__What you are asked to do__:
Please reproduce the entries below exactly, leaving the pictures out.

Supplied information Start Marker

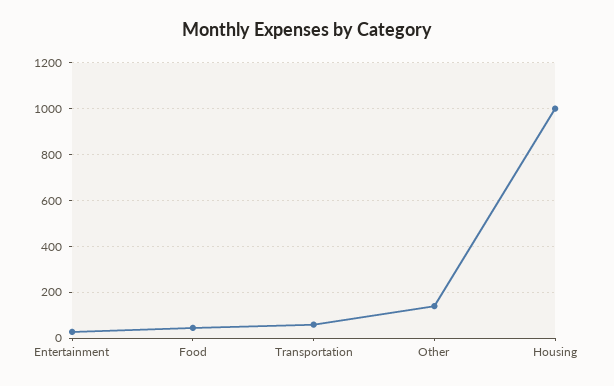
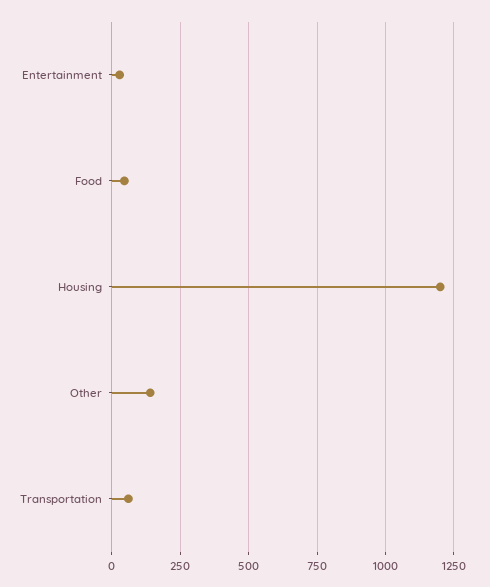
  {
    "Entertainment": 25,
    "Food": 50,
    "Transportation": 50,
    "Other": 150,
-   "Housing": 1000
+   "Housing": 1200
  }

Supplied information End Marker

__Response to this exercise__:
  {
    "Entertainment": 25,
    "Food": 50,
    "Transportation": 50,
    "Other": 150,
-   "Housing": 1000
+   "Housing": 1200
  }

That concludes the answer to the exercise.